Los partidarios de la presidenta y el expresidente han convocado movilizaciones para hoy

Los antidisturbios, este viernes, en la avenida Paulista de Sâo Paulo. Getty Images

La policía brasileña ha dispersado este viernes a decenas de manifestantes que estaban concentrados desde la noche del miércoles en la céntrica avenida Paulista de São Paulo (Brasil) para exigir la renuncia de la presidenta, Dilma Rousseff, y expresar su rechazo al nuevo ministro de la Presidencia, el exmandatario Luiz Inácio Lula da Silva. Tras negociar sin éxito con los concentrados para intentar que se retiraran de manera pacifica, la Policía Militarizada de Sao Paulo ordenó esta mañana la intervención de la Tropa de Choque, como se conoce al batallón antidisturbios, para dispersar la manifestación que duraba ya cerca de cuarenta horas.

Los policías utilizaron descargas de agua con mangueras de presión y cuando algunos de los manifestantes respondieron con piedras y objetos en su contra, los agentes lanzaron gases lacrimógenos. La acción fue rápida y no demoró más de diez minutos, suficientes para liberar el tráfico de vehículos en la céntrica avenida, identificada como el "corazón financiero" de Brasil.

Según medios locales, en el momento de la acción policial se encontraban en el lugar unos 700 manifestantes, muchos de los cuales estaban acampados en unas 20 tiendas montadas frente a la sede de la Federación de Industrias del Estado de Sao Paulo (FIESP), la mayor patronal del país y que apoya las protestas.
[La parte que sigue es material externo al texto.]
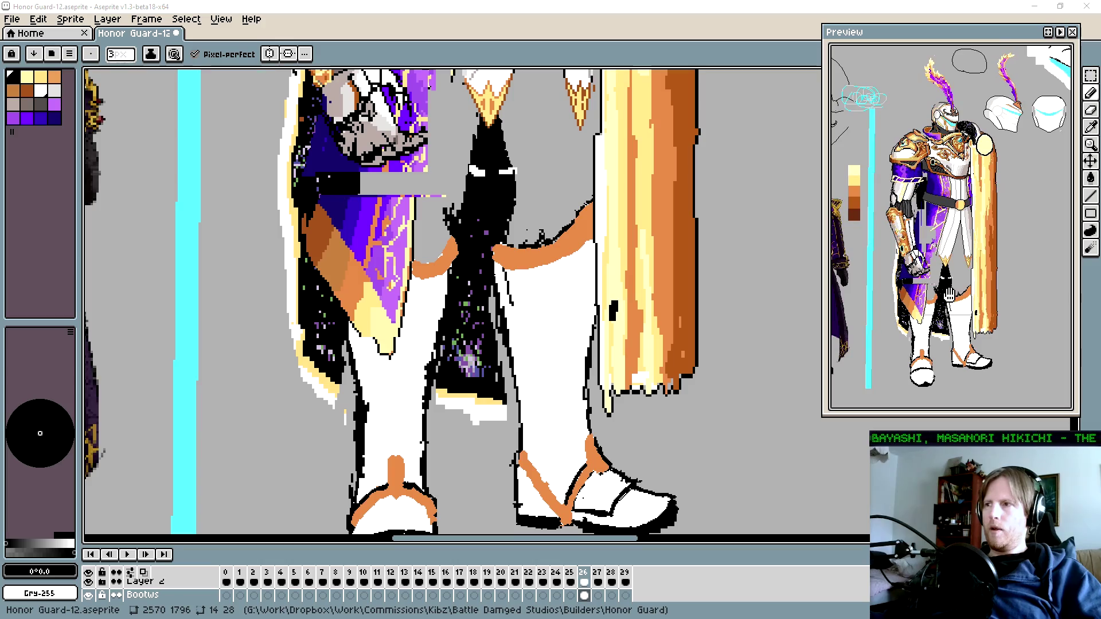
pyautogui.moveTo(904, 319)
pyautogui.mouseDown()
pyautogui.moveTo(962, 314)
pyautogui.moveTo(908, 289)
pyautogui.mouseUp()
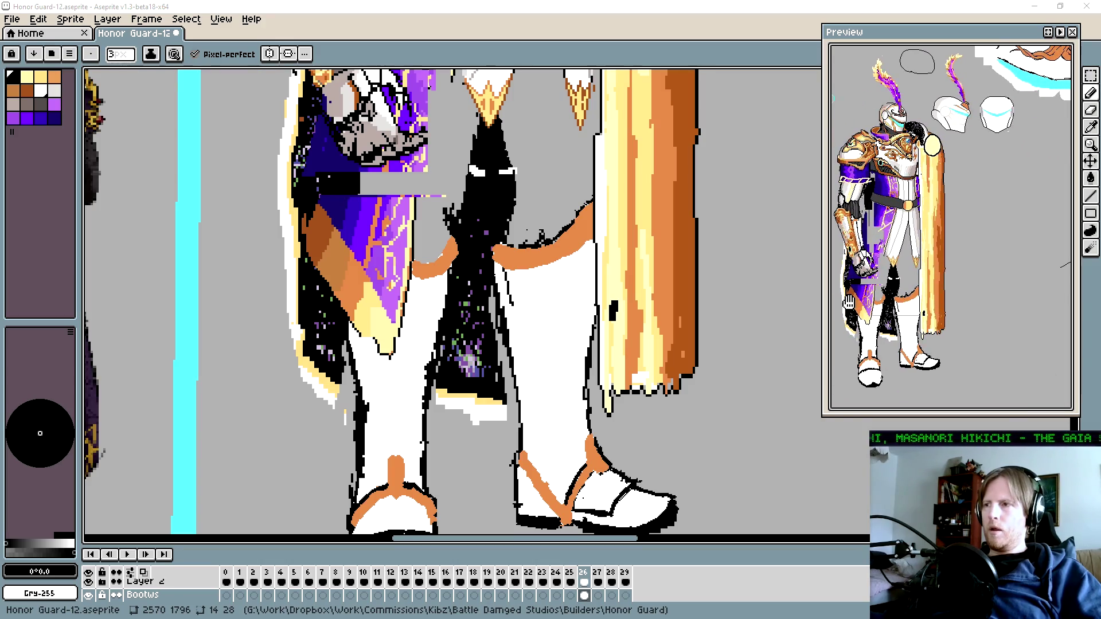
pyautogui.moveTo(405, 362); pyautogui.dragTo(426, 356)
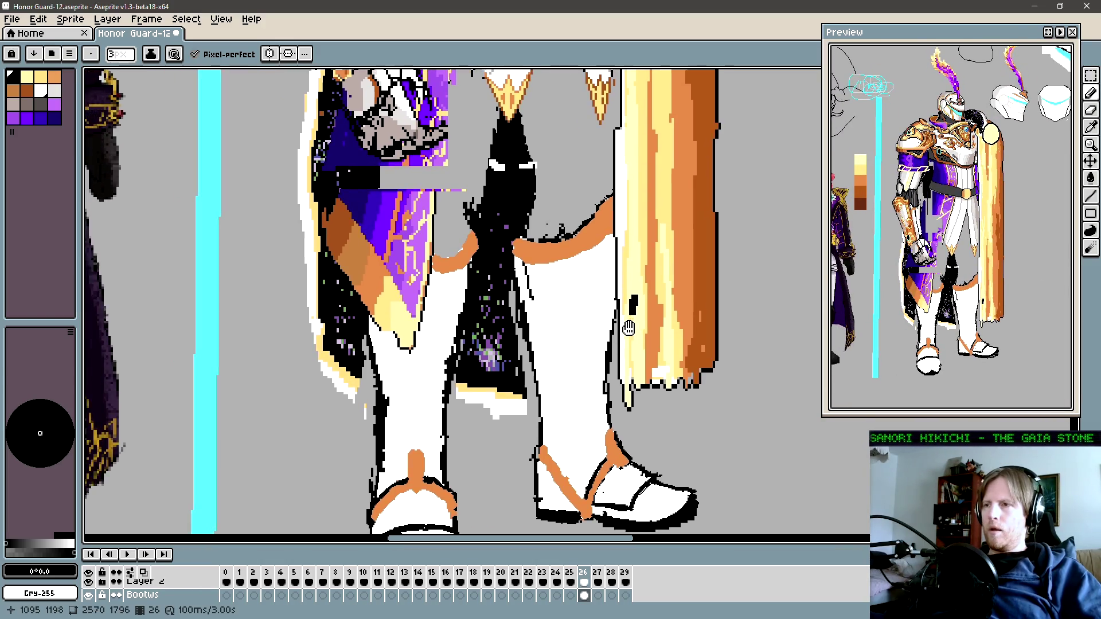
pyautogui.click(88, 595)
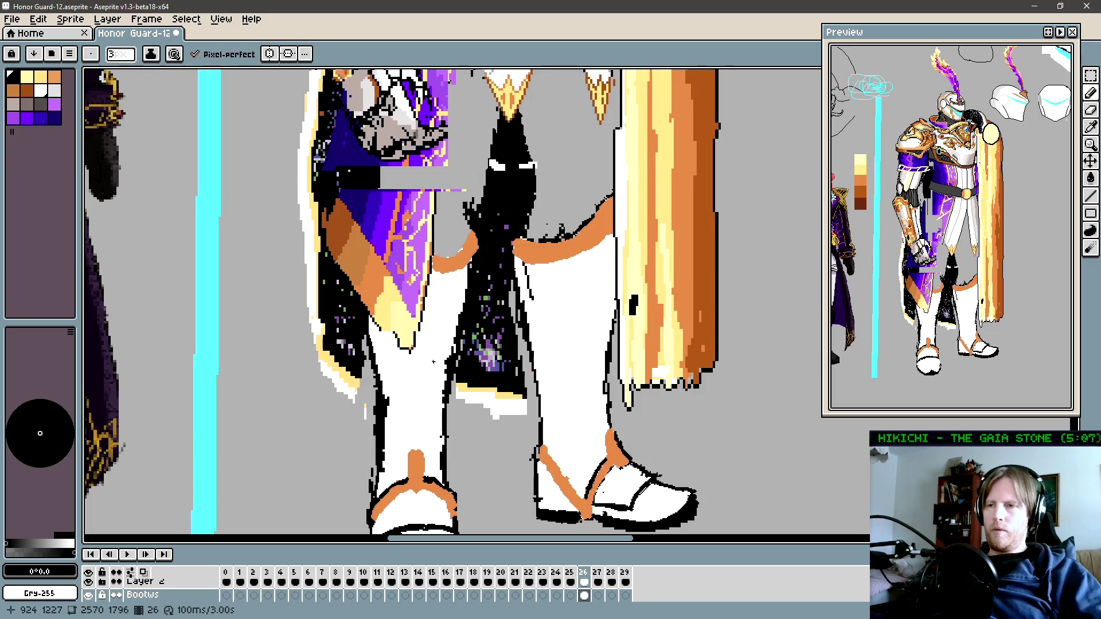
pyautogui.press('ctrl')
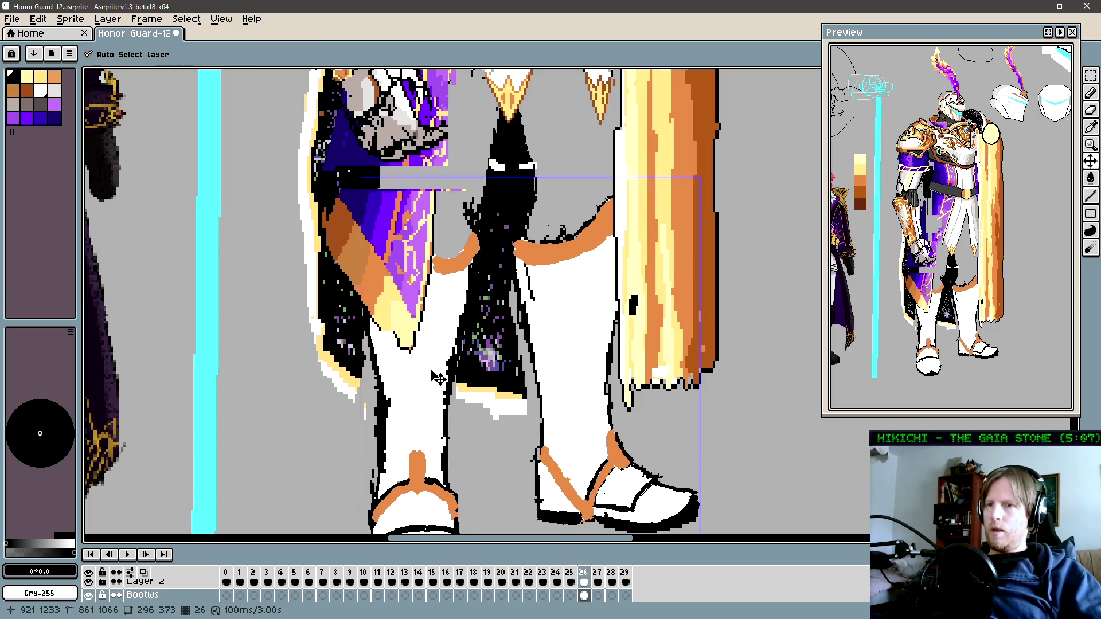
pyautogui.press('comma')
pyautogui.press('period')
pyautogui.press('comma')
pyautogui.press('period')
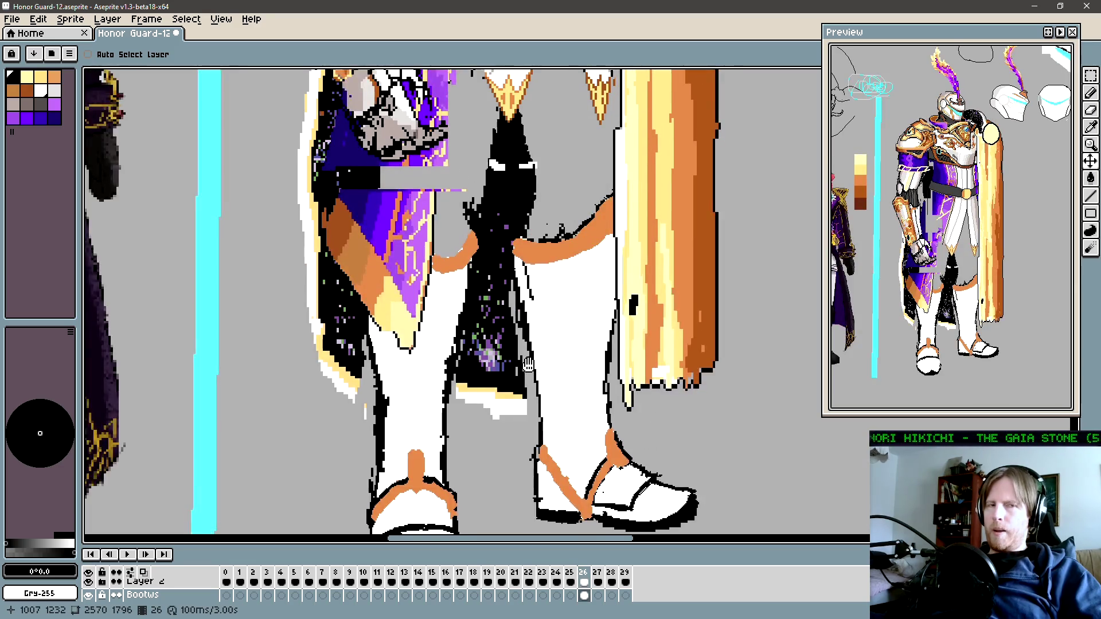
pyautogui.moveTo(534, 320)
pyautogui.mouseDown()
pyautogui.moveTo(509, 318)
pyautogui.moveTo(509, 296)
pyautogui.mouseUp()
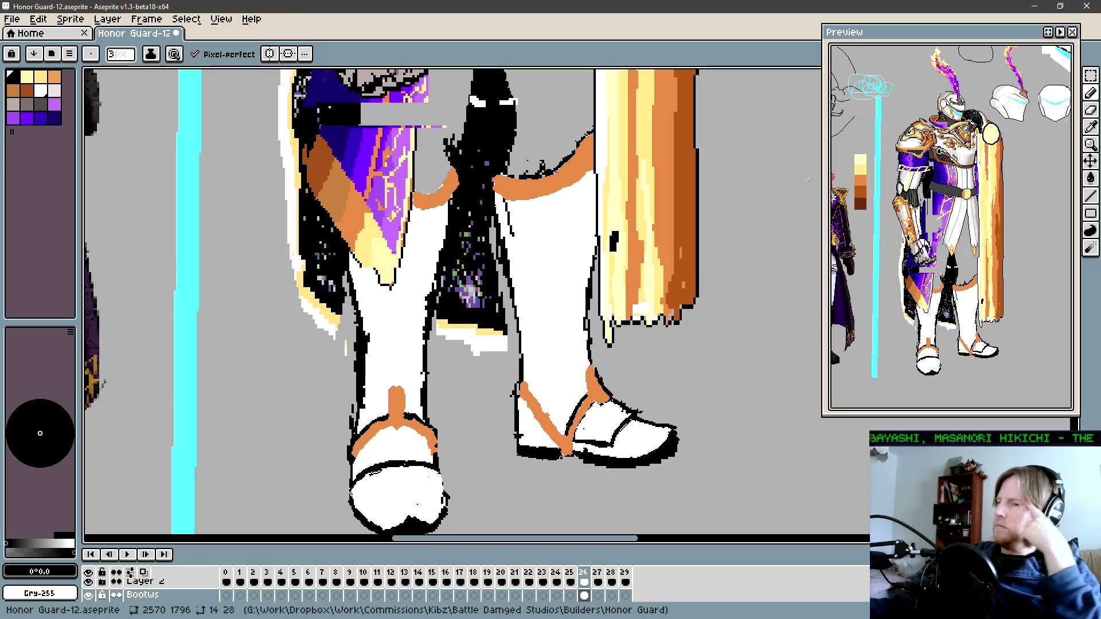
pyautogui.moveTo(545, 75)
pyautogui.mouseDown()
pyautogui.moveTo(551, 155)
pyautogui.moveTo(534, 230)
pyautogui.mouseUp()
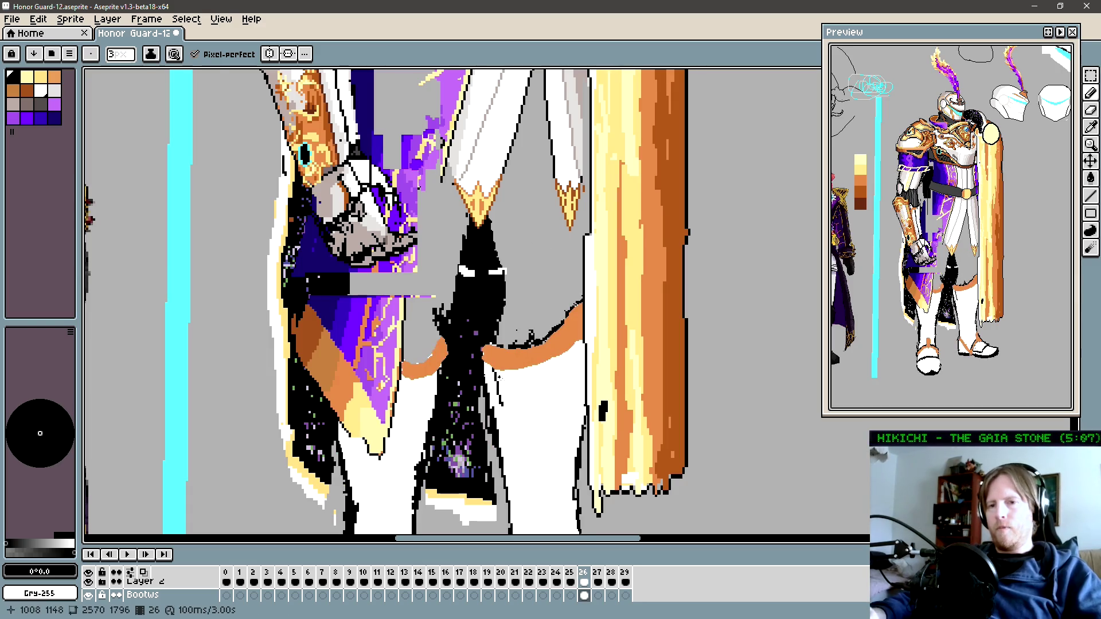
# Step: Compare the sprite with Layer 5 hidden and shown, then reselect Layer 20
pyautogui.press('Down')
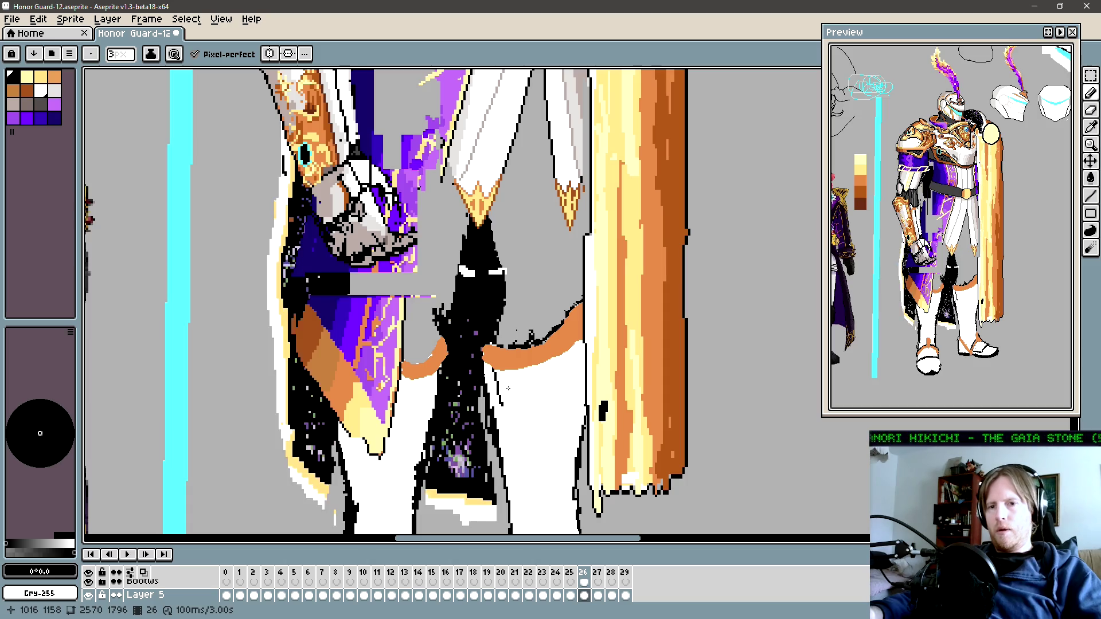
pyautogui.press('Down')
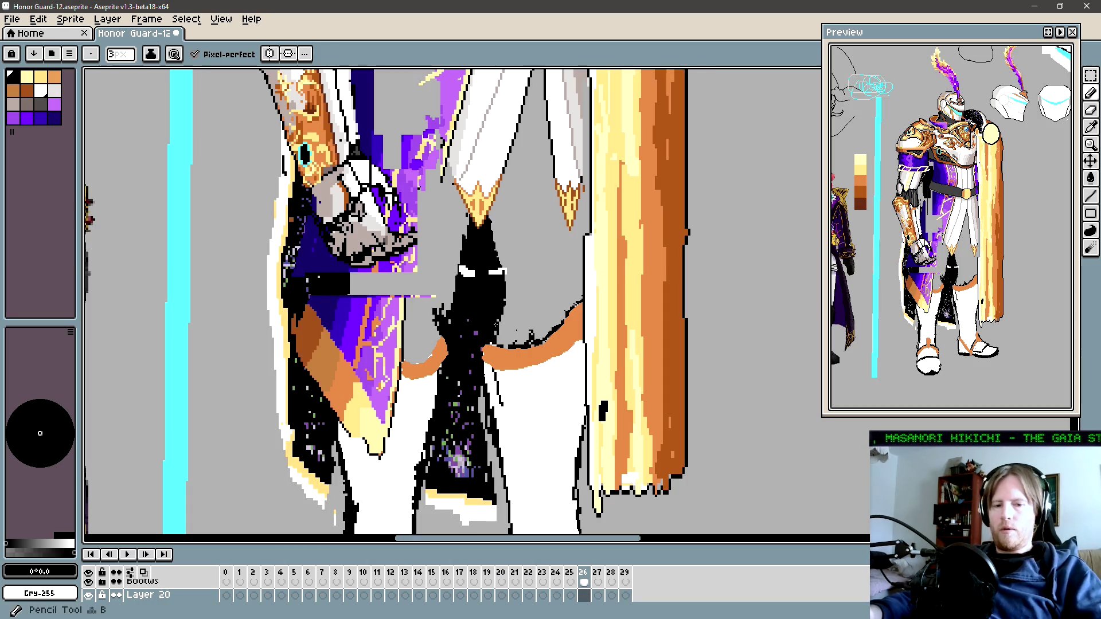
pyautogui.press('Down')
Los manifestantes salieron a la calle al final de la tarde del miércoles, cuando se confirmó el nombramiento de Lula como ministro, y prolongaron sus protestas con el propósito de evitar una manifestación a favor del Gobierno y del exmandatario programada para este viernes.

El expresidente juramentó su cargo en un clima de polarización política, pero su nombramiento quedó en entredicho con una suspensión cautelar ornada por un juez minutos después de tomar posesión en Brasilia.

Las centrales obreras y movimientos sindicales favorables al Gobierno de Rousseff y en defensa de Lula, investigado en el marco del caso de corrupción en la petrolera estatal Petrobras, convocaron a una jornada de movilizaciones para este viernes. El último domingo, durante una multitudinaria jornada en contra de Rousseff y Lula, que según la Policía reunió 3,6 millones de personas en todo el país, de las cuales 1,4 millones solo en la avenida Paulista, las autoridades de Sao Paulo impidieron la presencia de manifestantes pro Gobierno para evitar conflictos.

Con esa misma justificativa, la Secretaría de Seguridad Pública del Estado de Sao Paulo intentó negociar la salida este viernes de los manifestantes contra el Gobierno y, sin éxito en el diálogo, ordenó su dispersión a través de la acción de la fuerza pública.